Le Flot tentateur

JE suis comme un marin à la côte jeté.

Mon vaisseau coule au large, ouvert et démâté.
Or ce vaisseau portait mes désirs et mes rêves ;
Et ce qui m’a, loin d’eux, repoussé sur les grèves,
C’est la pensée, un autre et plus rude océan.

Par bonheur, le rivage échappe à l’ouragan.
Sous des ombrages frais que la brise balance,
Mon cœur, libre d’angoisse, y dort dans l’indolence.
Les fruits sont savoureux, les fleurs parfument l’air ;
Les oiseaux, doucement, chantent dans un ciel clair.
Sans risquer la douleur, au plaisir on se livre ;
L’âme n’a point de joug, rien ne gêne pour vivre.

Les bourreaux d’autrefois, les vieux rêves, sont morts ;
Les désirs effrénés qui, sans bride ni mors,
Poursuivaient follement l’idéal hors d’atteinte,
Les aspirations vers l’éternelle étreinte
Dont rien ne change, rien ne meurt, rien ne finit,
Le dégoût de la terre où l’âme se ternit
Dans le bien-être obscur et la vulgaire joie,
Le frisson qui vous tord le cœur et vous le broie
Et vous le brûle, et qui s’appelle l’inconnu,
Toutes ces choses-là, qu’est-ce donc devenu ?

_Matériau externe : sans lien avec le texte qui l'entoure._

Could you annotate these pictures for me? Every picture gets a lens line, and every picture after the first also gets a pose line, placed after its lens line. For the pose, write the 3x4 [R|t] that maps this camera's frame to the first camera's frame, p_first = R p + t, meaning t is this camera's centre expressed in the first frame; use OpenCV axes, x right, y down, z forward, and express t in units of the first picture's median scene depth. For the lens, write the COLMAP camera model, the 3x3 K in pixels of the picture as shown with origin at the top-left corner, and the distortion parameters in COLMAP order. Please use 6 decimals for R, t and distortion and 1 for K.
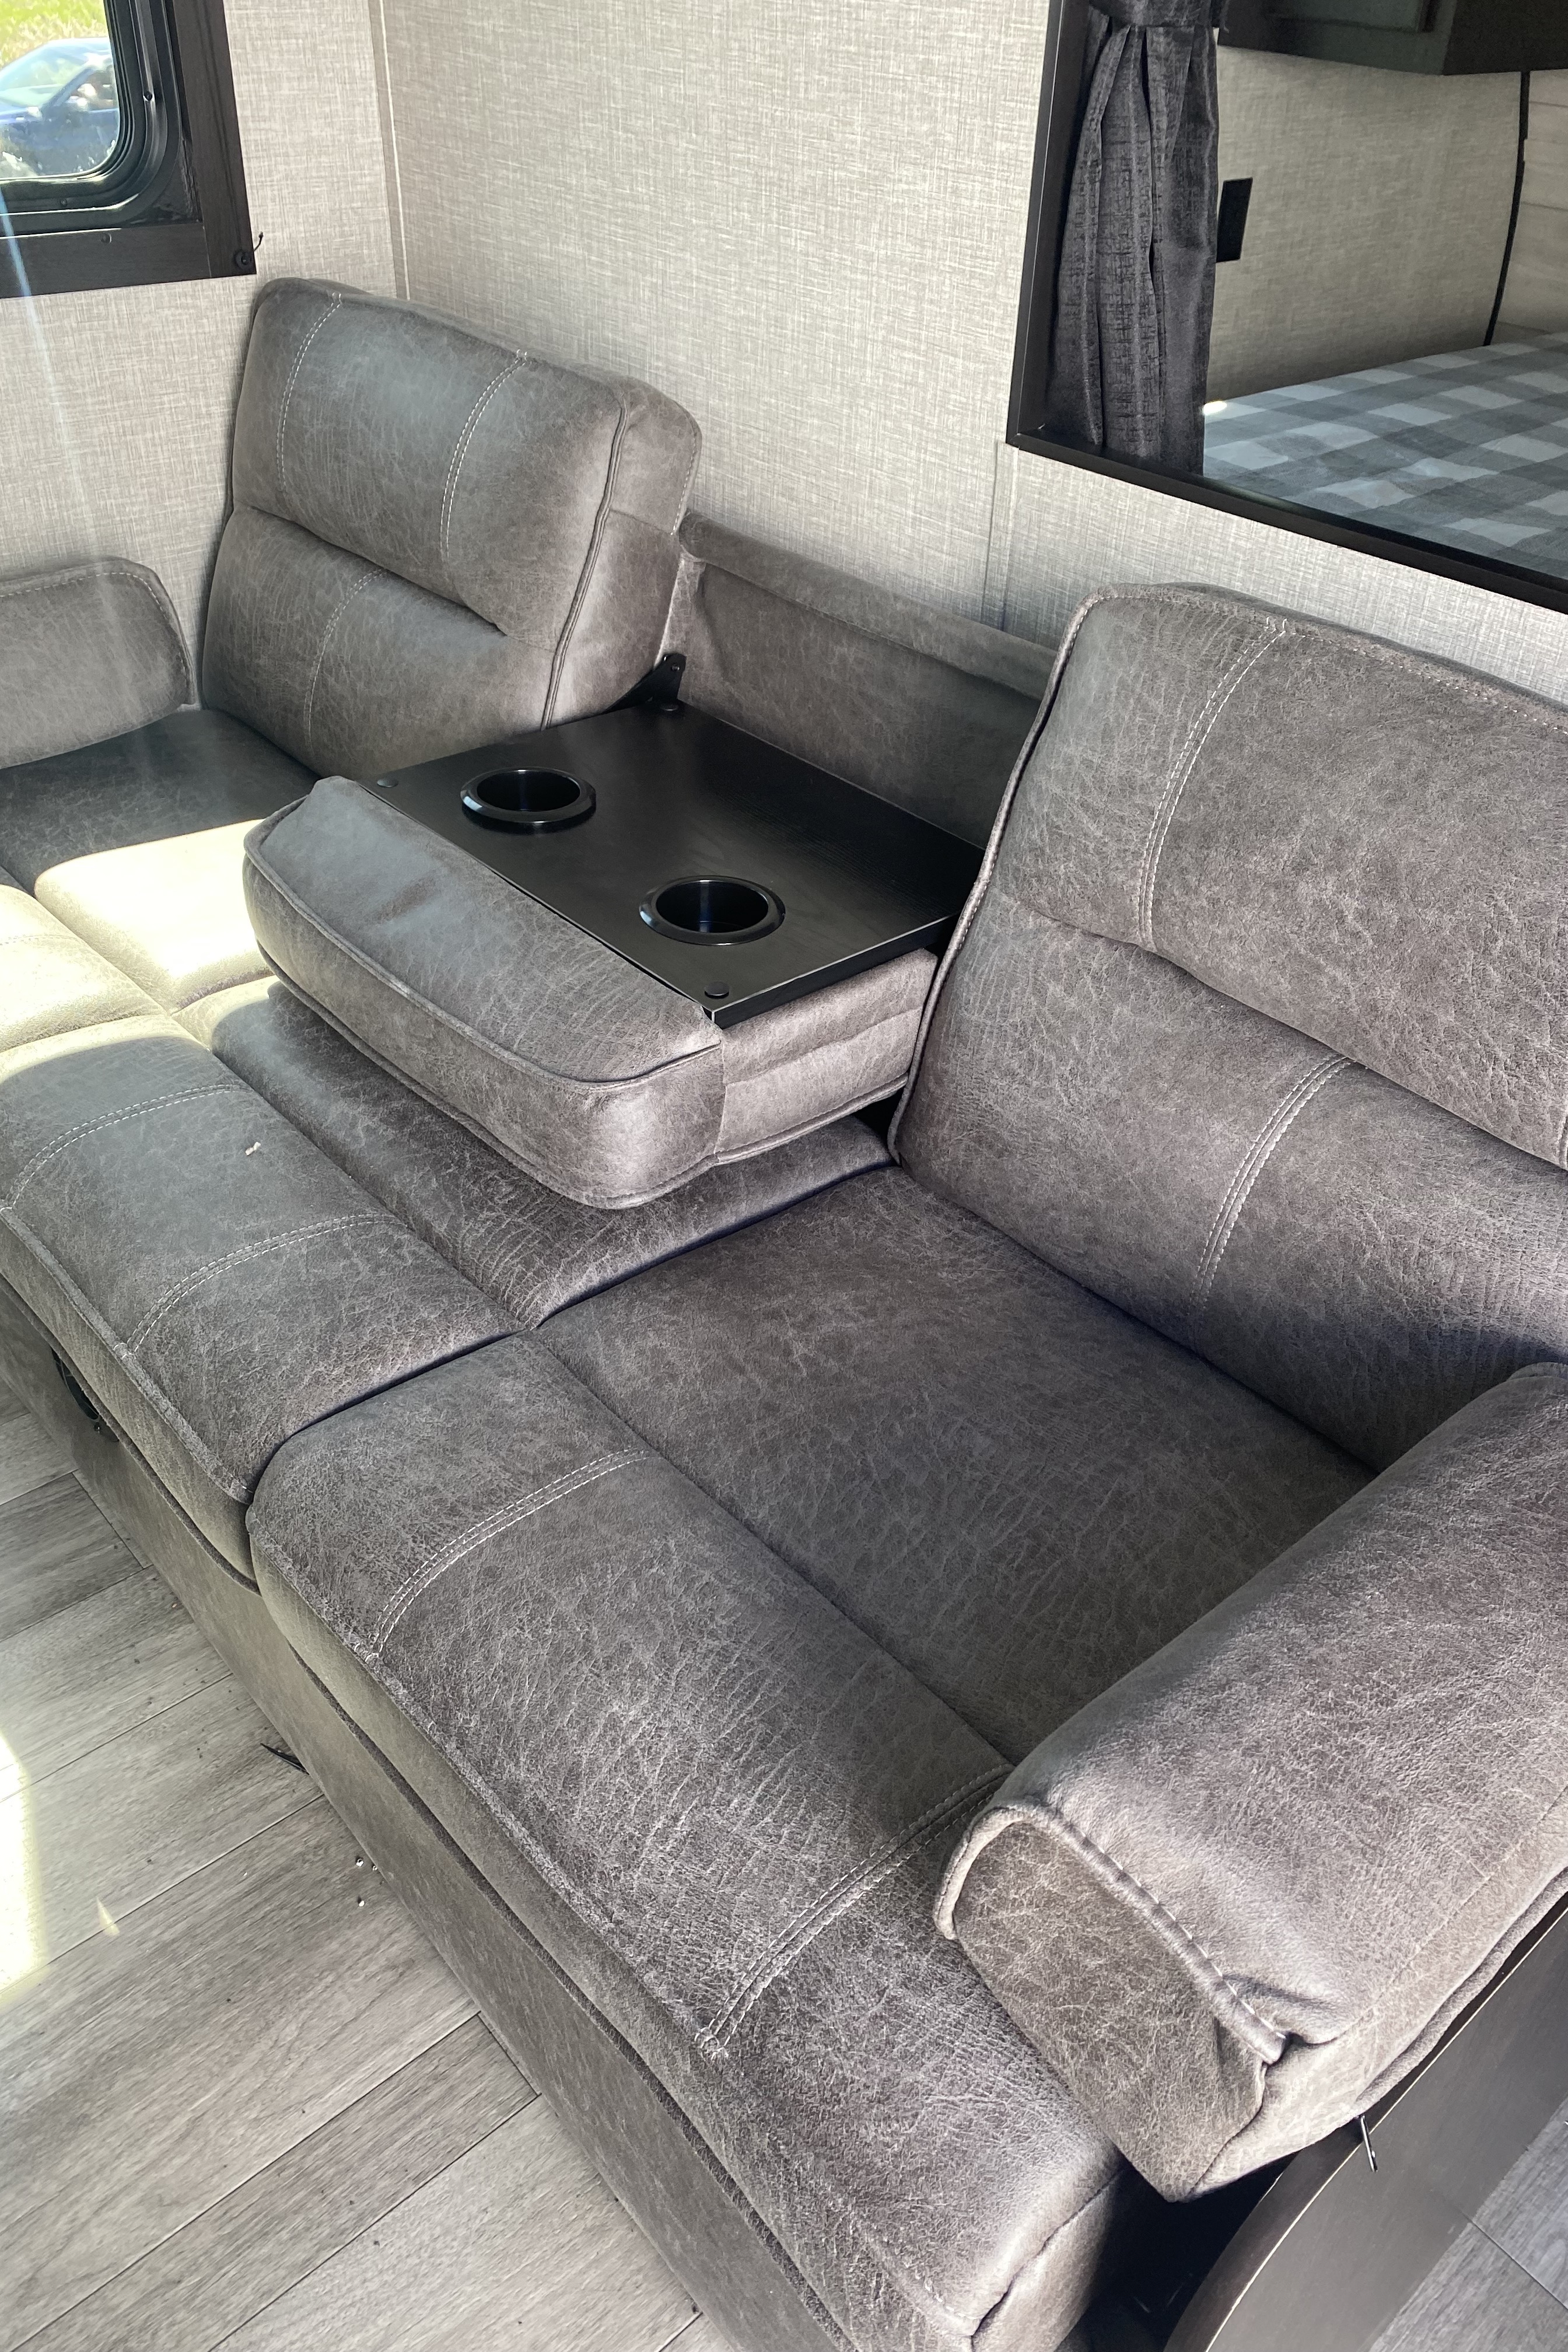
lens RADIAL K [[1850.0, 0, 743.5], [0, 1850.0, 1172.7], [0, 0, 1]] dist [0.079102, -0.082269]
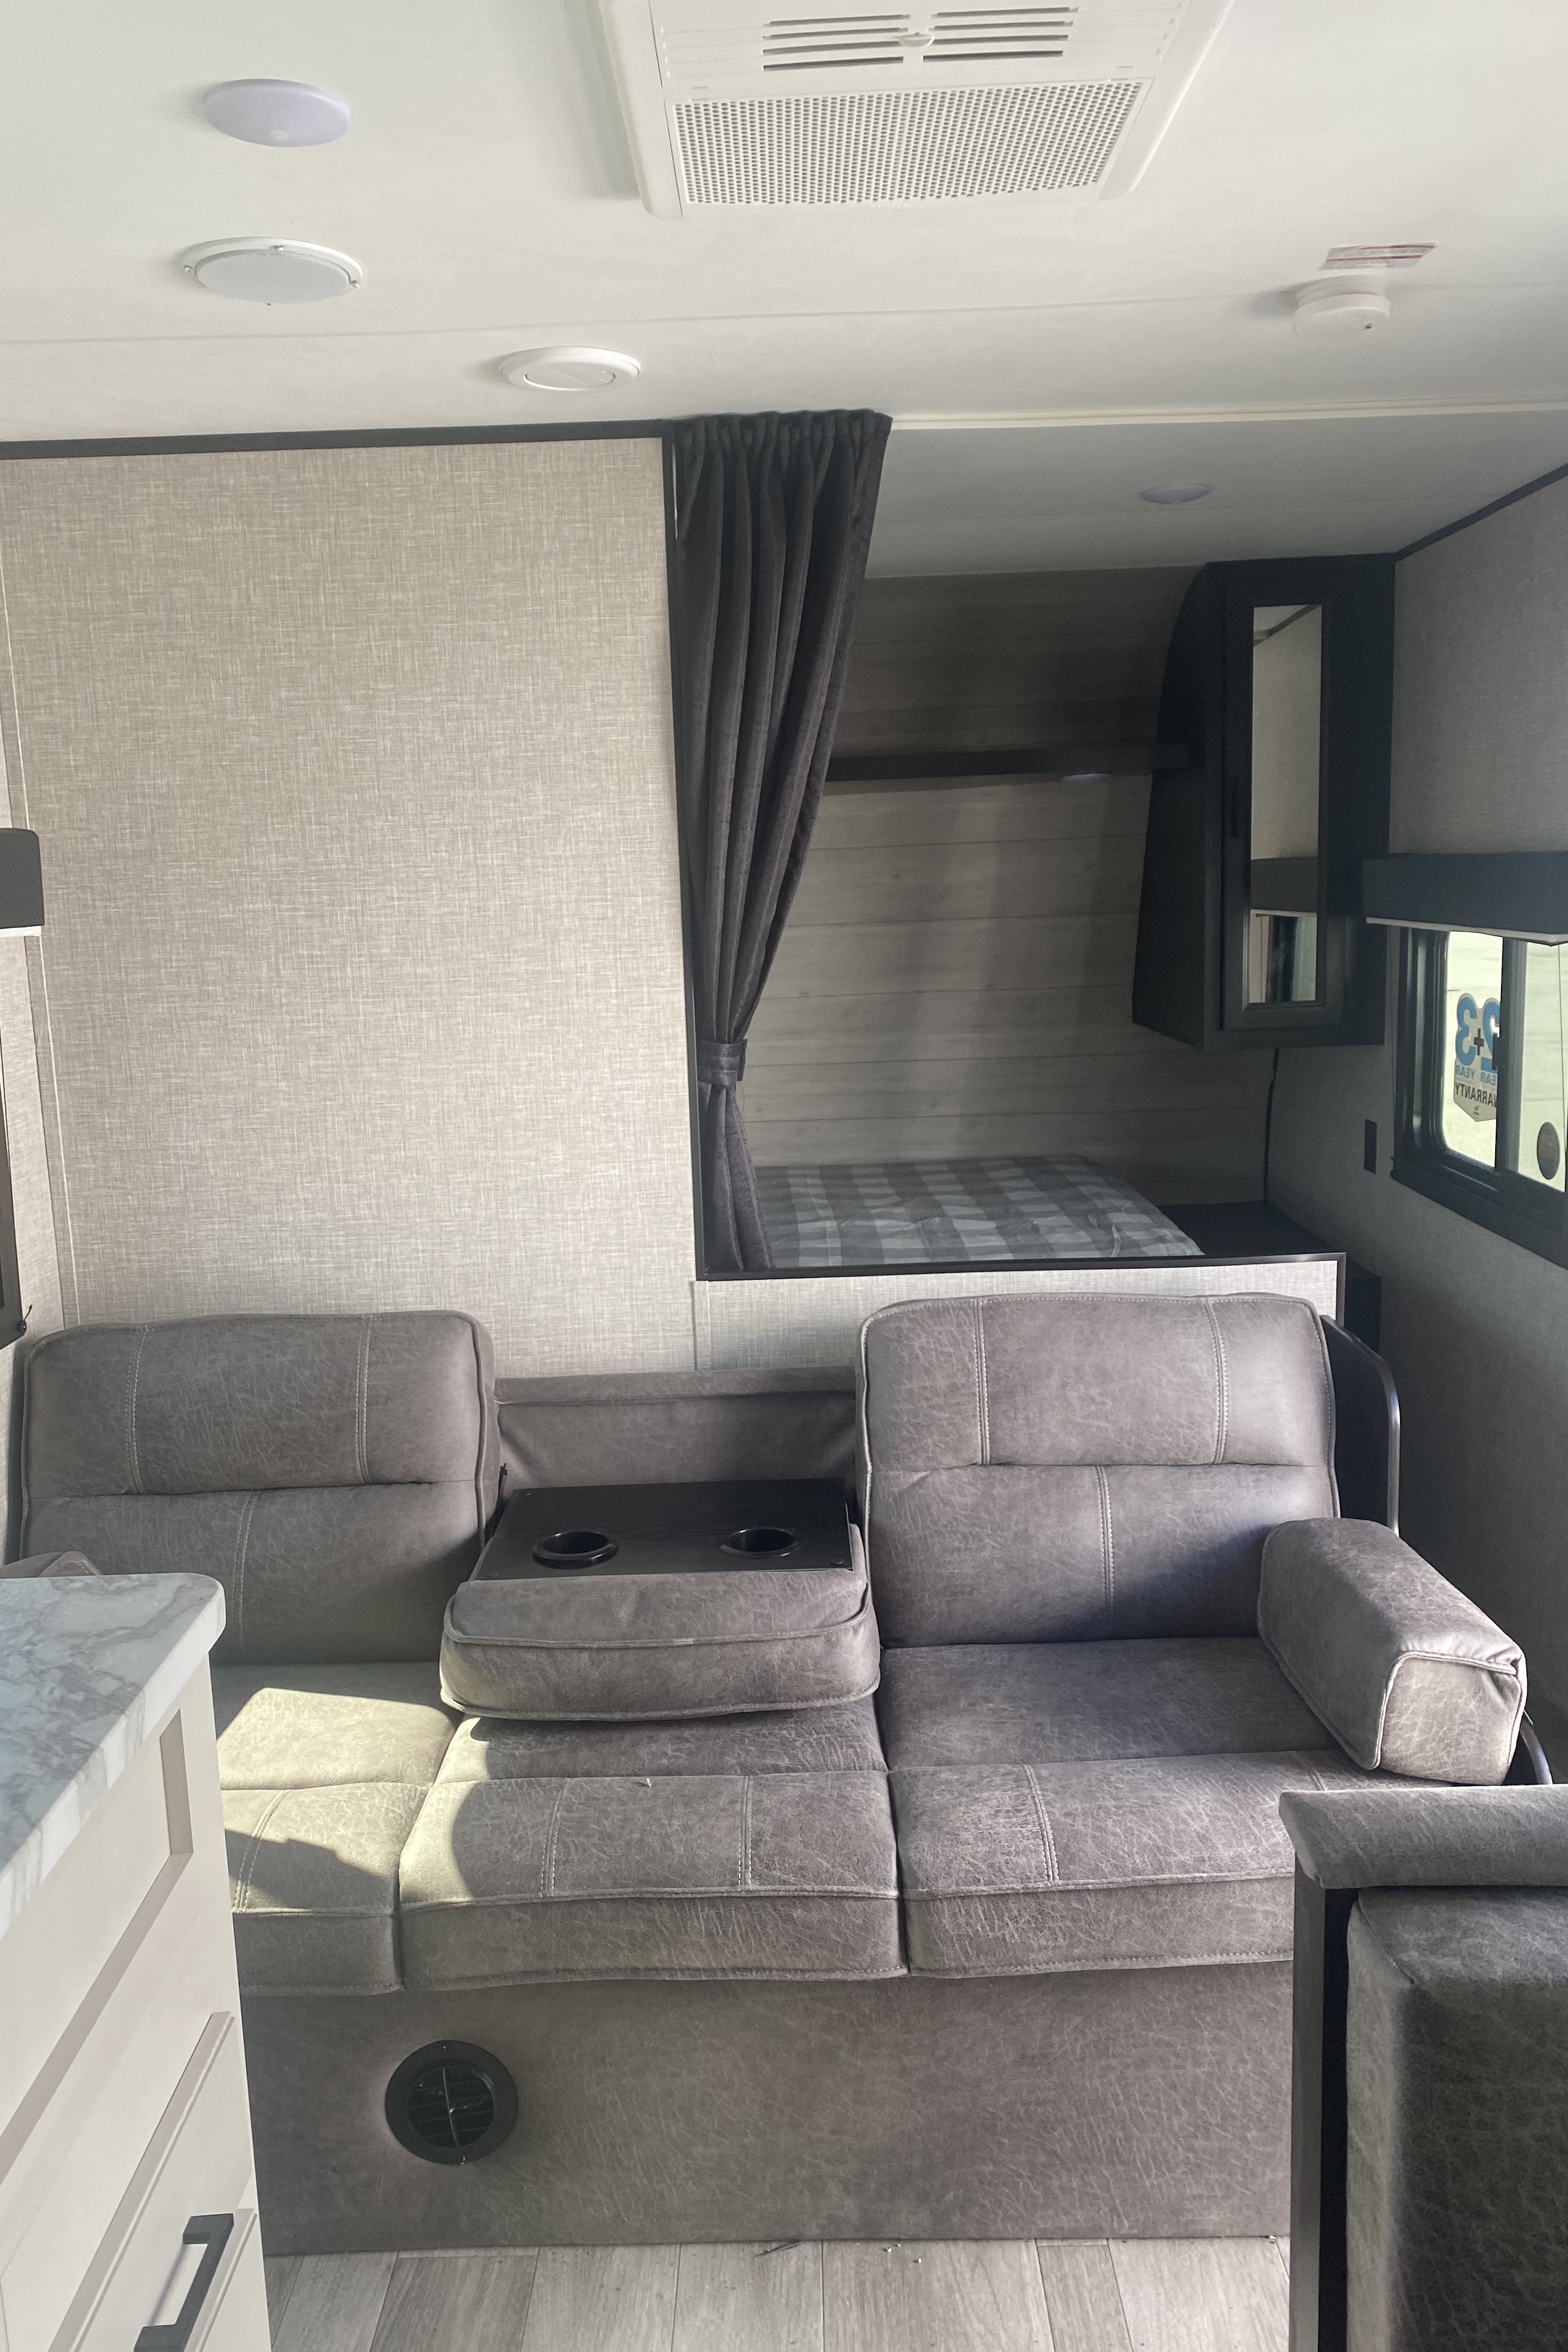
lens RADIAL K [[1850.0, 0, 743.5], [0, 1850.0, 1172.7], [0, 0, 1]] dist [0.079102, -0.082269]
pose [[0.658312, -0.175378, 0.732030, -1.137677], [0.481797, 0.845355, -0.230750, -0.039486], [-0.578357, 0.504595, 0.641005, -0.241432]]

A présent, je connais la vérité des choses.
Le soleil, les oiseaux chantants, les fleurs écloses
Enseignent qu’il serait insensé de vouloir
Plus de durée au jour que du matin au soir,
Qu’il faut savoir user du court bonheur qui passe
Et, sans lever les yeux vers l’insondable espace,
Se donner au présent et jouir du réel.

Plus de cœur irrité par les secrets du ciel !
A prendre tout est bon, ayant le moindre charme ;
Rien n’est bon qu’a chasser, qui vous coûte une larme.

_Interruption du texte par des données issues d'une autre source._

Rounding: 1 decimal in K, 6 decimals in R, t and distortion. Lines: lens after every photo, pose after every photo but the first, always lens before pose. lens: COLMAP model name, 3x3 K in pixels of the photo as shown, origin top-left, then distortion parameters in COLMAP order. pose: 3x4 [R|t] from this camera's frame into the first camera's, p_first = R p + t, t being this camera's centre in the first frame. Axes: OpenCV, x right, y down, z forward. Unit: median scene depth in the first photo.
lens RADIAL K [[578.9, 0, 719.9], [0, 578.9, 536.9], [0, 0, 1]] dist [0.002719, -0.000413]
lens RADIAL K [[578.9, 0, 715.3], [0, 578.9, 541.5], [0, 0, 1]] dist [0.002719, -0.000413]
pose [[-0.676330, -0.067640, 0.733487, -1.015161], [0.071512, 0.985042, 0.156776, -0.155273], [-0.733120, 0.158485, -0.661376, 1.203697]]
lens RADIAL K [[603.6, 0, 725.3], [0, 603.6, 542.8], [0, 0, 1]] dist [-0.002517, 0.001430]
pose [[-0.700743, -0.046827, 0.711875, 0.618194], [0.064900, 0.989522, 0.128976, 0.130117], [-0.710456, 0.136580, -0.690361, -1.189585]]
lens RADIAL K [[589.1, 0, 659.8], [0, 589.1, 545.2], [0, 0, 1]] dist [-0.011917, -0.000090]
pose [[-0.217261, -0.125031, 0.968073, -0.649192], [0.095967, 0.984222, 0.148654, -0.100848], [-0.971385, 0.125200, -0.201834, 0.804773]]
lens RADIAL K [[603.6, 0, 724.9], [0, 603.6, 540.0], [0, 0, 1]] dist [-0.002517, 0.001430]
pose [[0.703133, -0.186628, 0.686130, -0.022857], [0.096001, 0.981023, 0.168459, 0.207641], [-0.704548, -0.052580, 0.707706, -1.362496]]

Pourtant je suis rêveur à regarder la mer.
Avec son flux grondant, le vaste gouffre amer
Me fait peur et m’attire. Implacable à qui l’aime,
Il m’a jadis tout pris, en m’attirant de même.
Mais mon cœur bouillonnait ; et, dussé-je en mourir,
J’y veux sentir encor l’ancien frisson courir.
Je veux, la chevelure éparse, l’œil en flamme,
M’élancer de nouveau vers l’horizon de l’âme,
Et voir si, cette fois, faisant mon cœur plus fort,
De mon rêve inconnu je toucherai le port.

O palpitation des flots, senteur marine,
Passez-moi votre vie, emplissez ma poitrine.
Bise, fouette mes yeux ! vagues, enroulez-moi !
Mon amour est pour vous plus grand que mon effroi ;
Et, si vous me gardez de nouveau la détresse,
Abîmes infinis dont je subis l’ivresse,
Du moins, loin de mon rêve et loin de mon désir,
Ne me renvoyez pas sommeiller à loisir
Sur la rive du doute et de l’indifférence.
Faites-moi souffrir ! mais de la grande souffrance.
Houle passionnée ! océan palpitant !
Jamais je n’ai senti mon cœur frémir autant,
A vouloir pénétrer ton énigme éternelle.
Jamais tant de clarté n’éclaira ma prunelle,
Pour me guider jusqu’à la perle dans ton sein.
Sans doute c’est un jeu ; tu t’y plais à dessein,
Pour qu’au piège caché plus sûrement je tombe.
Si tel est l’avenir, achève l’hécatombe,
Et, par pitié pour moi, fais en sorte, ô vainqueur,
Sans qu’il en reste rien, d’engloutir tout mon cœur.